Lo studio è consistito nella diagnosi e successiva analisi di 140 soggetti affetti da tale patologia provenienti da famiglie differenti ed ha mostrato che a livello del gene SEC23B, localizzato sul cromosoma 20, ognuno di essi presentava alcune mutazioni specifiche.

La caratterizzazione di queste varianti del gene SEC23B associate alla malattia pone le basi per una applicazione clinica tesa a migliorare la qualità di vita soprattutto dei pazienti che presentano quadri gravi e necessitano di continue trasfusioni.

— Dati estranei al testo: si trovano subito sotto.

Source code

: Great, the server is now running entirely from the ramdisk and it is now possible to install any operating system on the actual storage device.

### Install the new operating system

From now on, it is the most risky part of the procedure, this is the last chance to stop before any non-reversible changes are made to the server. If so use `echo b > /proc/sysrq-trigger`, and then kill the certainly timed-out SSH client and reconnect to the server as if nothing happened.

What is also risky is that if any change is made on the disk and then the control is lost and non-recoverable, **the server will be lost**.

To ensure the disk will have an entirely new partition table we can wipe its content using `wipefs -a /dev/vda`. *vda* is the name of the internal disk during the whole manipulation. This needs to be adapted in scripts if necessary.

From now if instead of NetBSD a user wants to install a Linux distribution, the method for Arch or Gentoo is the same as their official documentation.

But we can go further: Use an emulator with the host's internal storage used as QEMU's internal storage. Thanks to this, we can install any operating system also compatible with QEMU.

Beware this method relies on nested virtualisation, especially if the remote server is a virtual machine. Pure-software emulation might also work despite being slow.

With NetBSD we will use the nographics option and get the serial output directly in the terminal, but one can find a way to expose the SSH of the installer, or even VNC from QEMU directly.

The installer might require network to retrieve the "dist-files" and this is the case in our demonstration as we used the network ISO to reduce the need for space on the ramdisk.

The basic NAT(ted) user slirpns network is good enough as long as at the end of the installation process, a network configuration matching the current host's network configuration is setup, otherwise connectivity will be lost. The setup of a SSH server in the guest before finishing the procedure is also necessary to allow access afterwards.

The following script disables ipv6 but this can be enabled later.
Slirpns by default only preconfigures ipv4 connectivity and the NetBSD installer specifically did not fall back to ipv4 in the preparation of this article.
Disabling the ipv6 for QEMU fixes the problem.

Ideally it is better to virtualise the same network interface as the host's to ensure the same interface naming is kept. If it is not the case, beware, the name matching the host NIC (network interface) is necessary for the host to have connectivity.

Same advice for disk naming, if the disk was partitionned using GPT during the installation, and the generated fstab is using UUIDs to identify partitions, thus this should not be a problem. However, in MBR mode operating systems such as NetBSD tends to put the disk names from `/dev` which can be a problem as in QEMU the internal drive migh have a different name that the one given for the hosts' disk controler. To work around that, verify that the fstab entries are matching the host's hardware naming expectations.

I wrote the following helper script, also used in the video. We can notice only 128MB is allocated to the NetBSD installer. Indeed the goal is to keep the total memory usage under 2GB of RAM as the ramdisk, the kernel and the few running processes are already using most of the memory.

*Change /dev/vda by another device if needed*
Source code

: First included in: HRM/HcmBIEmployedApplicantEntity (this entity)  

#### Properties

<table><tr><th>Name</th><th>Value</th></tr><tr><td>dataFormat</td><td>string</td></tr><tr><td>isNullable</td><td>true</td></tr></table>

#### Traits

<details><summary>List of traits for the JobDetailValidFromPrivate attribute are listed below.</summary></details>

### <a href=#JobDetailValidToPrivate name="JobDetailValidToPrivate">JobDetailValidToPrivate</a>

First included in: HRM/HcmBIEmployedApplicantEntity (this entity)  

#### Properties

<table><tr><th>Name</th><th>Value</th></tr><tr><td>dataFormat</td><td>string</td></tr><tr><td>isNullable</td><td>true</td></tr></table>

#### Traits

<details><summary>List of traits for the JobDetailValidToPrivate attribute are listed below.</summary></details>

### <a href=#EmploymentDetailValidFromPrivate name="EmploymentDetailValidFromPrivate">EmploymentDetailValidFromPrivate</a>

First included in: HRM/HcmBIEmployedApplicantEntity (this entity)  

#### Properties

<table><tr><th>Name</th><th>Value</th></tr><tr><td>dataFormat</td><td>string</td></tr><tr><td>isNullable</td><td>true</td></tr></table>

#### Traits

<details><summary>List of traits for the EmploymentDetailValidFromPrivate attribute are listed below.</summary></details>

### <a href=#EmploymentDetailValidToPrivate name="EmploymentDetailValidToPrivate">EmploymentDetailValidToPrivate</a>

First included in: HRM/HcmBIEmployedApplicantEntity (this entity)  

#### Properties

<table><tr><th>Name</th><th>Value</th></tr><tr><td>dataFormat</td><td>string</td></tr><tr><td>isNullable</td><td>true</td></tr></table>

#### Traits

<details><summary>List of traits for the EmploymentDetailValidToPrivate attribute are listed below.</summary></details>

“Il nostro gruppo – afferma Achille Iolascon - da circa 20 anni si occupa di questa malattia che, dato il particolare decorso clinico, ha stimolato il nostro interesse verso la comprensione delle basi genetiche di questa rara anemia. Ne abbiamo definito l’andamento clinico, la distribuzione geografica – più presente nelle aree mediterranee e nel Sud-Italia - la localizzazione del gene responsabile a livello della specifica area cromosomica e ed aver ora definito le alterazioni a suo carico ci soddisfa ma, allo stesso tempo, ci “obbliga”ad andare avanti ed a proseguire con la nostra ricerca. Infatti, attraverso il reclutamento di nuove diagnosi sarà possibile raccogliere preziose informazioni sugli aspetti clinici del paziente al fine di realizzare la ricostruzione della storia naturale della patologia e rendere possibile la diagnosi prenatale e la diagnosi dei portatori, fino ad oggi non possibili”.

“Per molte malattie ematologiche – afferma il profgessore Franco Salvatore, presidente e coordinatore scientifico del CEINGE -   non esiste una cura definitiva, ma per alcune sono disponibili trattamenti efficaci, soprattutto se iniziati precocemente. Pertanto una corretta diagnosi di malattia, basata su esami di laboratorio, è essenziale sia per possibili approcci terapeutici che per una corretta consulenza genetica alle famiglie a rischio. Prima si scopre una malattia, più aumentano le probabilità di trattamento: questa è la regola alla base della diagnosi precoce. Tale obiettivo può essere raggiunto aumentando il numero di diagnosi precoci, favorire un miglioramento dell’accesso ai programmi di prevenzione: tutto ciò si rifletterebbe sicuramente in un iniziale investimento economico ma, successivamente, sortirebbe una risonanza positiva in termini di riduzione della spesa del SSN”.

Si conferma dunque ancora una volta la grande attenzione che il CEINGE ha nei confronti delle malattie rare e della ricerca volta ad indagarne le cause e le relative possibilità di cura.